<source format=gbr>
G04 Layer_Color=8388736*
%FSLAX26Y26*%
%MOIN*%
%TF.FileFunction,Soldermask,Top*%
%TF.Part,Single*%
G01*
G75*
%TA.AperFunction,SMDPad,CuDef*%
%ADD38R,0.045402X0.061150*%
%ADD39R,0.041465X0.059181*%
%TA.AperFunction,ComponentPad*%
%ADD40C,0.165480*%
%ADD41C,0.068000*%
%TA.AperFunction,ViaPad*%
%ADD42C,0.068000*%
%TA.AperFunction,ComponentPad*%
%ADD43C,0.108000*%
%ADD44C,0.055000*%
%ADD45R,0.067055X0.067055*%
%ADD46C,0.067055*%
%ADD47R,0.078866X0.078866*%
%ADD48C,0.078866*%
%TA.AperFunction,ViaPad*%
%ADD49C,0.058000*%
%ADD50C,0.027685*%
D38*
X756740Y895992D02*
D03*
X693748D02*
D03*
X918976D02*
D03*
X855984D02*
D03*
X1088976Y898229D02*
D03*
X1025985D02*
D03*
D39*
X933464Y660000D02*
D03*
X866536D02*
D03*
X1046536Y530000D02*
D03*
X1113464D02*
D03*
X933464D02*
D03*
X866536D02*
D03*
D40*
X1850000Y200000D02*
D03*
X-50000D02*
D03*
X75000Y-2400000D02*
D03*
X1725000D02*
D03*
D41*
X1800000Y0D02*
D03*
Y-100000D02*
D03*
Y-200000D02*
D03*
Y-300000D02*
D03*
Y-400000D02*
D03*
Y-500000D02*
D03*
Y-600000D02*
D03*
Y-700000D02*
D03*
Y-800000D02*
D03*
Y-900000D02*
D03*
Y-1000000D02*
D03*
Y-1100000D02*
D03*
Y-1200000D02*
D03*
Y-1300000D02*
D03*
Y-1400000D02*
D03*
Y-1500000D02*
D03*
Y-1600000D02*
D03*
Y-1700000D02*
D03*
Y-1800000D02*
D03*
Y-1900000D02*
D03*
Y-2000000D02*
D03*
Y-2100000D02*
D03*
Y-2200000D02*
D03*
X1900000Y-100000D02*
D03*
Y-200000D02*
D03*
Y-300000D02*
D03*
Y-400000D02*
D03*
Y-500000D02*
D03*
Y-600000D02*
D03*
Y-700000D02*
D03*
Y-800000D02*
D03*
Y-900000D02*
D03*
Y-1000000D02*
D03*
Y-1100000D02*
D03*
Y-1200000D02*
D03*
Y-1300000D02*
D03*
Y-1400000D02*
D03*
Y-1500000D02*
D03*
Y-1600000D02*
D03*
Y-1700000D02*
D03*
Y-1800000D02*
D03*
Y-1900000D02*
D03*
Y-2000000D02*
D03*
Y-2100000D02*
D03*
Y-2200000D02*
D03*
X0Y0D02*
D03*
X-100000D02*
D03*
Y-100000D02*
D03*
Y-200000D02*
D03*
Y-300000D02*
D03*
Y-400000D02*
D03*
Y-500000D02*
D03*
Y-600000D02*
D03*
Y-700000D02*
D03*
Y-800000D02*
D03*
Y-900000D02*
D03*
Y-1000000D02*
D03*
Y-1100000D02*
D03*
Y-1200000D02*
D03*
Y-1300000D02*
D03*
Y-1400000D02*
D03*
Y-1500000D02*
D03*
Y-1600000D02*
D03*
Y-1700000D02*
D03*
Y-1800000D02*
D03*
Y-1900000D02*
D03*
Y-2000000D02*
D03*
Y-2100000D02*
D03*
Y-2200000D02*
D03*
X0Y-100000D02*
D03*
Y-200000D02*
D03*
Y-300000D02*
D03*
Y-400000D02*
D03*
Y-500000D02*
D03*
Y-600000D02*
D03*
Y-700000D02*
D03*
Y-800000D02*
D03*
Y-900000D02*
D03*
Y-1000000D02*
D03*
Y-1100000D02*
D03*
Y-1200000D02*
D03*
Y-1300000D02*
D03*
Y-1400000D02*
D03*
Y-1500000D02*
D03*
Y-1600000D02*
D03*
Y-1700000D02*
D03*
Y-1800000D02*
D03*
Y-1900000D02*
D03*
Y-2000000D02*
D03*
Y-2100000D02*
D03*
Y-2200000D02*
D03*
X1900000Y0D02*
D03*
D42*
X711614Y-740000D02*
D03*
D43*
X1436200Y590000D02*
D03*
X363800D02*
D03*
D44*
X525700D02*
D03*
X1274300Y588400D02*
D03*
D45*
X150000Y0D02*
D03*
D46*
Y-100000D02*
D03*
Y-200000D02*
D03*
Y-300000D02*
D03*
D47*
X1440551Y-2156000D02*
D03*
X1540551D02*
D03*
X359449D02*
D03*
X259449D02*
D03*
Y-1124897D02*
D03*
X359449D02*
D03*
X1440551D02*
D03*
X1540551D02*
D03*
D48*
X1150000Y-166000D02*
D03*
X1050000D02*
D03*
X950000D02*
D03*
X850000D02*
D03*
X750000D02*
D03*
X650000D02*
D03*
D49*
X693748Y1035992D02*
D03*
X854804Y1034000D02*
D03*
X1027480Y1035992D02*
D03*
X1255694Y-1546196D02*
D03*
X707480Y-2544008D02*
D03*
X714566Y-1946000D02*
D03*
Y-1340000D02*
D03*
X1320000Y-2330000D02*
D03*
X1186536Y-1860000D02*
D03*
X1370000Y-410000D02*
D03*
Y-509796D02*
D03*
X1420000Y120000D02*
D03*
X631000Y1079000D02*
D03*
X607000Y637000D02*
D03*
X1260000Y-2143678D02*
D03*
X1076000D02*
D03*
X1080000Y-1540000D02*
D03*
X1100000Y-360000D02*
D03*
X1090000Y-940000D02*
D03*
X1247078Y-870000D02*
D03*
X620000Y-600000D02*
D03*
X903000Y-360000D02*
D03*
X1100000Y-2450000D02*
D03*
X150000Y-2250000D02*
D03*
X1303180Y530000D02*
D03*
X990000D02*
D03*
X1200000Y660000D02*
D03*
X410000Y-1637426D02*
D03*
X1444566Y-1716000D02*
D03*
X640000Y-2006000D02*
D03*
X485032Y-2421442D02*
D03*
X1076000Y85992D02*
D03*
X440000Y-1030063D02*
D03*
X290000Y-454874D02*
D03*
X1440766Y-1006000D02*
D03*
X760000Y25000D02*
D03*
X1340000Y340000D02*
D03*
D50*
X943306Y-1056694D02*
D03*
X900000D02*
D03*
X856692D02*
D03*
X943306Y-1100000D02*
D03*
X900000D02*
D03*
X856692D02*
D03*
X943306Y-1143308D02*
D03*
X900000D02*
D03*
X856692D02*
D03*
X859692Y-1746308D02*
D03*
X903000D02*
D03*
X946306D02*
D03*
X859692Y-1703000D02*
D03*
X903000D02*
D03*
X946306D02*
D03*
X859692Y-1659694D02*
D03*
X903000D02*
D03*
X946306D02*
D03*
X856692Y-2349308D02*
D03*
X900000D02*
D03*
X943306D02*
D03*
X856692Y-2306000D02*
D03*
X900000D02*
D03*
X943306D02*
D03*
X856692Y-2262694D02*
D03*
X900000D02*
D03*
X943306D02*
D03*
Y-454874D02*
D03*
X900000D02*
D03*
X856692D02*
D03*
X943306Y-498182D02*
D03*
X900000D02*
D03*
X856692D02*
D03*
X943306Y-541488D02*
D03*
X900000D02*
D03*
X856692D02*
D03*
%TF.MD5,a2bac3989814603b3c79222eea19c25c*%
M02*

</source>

┄┄┄┄┄┄┄┄┄┄

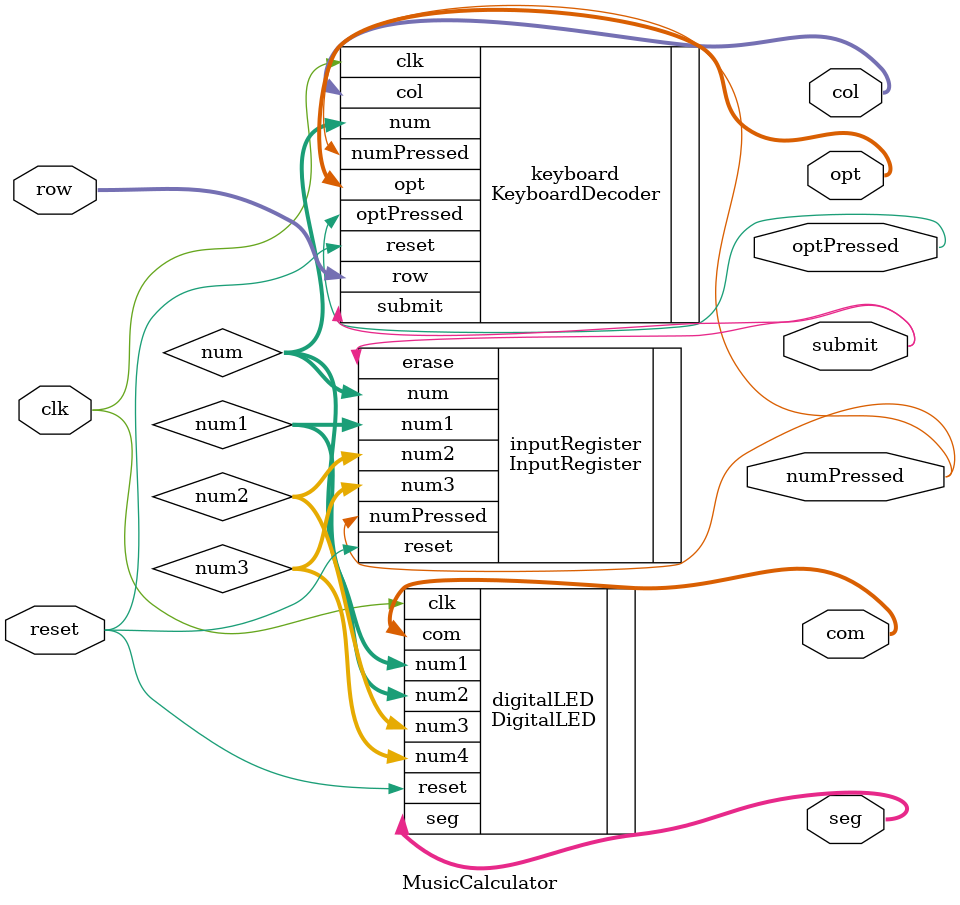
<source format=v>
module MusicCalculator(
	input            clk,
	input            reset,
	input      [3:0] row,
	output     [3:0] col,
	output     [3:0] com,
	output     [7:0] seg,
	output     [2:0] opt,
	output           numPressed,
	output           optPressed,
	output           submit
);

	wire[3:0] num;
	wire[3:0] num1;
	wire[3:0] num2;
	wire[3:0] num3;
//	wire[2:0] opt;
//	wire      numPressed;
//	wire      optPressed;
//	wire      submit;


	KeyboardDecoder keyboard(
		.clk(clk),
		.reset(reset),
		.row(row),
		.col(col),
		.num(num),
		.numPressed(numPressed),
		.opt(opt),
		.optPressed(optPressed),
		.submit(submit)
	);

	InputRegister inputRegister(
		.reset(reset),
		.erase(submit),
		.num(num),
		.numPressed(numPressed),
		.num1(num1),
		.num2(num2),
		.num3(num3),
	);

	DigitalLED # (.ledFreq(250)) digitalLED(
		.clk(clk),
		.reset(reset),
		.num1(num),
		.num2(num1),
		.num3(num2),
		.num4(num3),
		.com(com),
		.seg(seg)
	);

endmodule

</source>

┄┄┄┄┄┄┄┄┄┄

_EXERCISE INSTRUCTIONS_: Where a line of the data above includes the string "wire", pull it out.

_SOLUTION TO THIS EXERCISE_:
	wire[3:0] num;
	wire[3:0] num1;
	wire[3:0] num2;
	wire[3:0] num3;
//	wire[2:0] opt;
//	wire      numPressed;
//	wire      optPressed;
//	wire      submit;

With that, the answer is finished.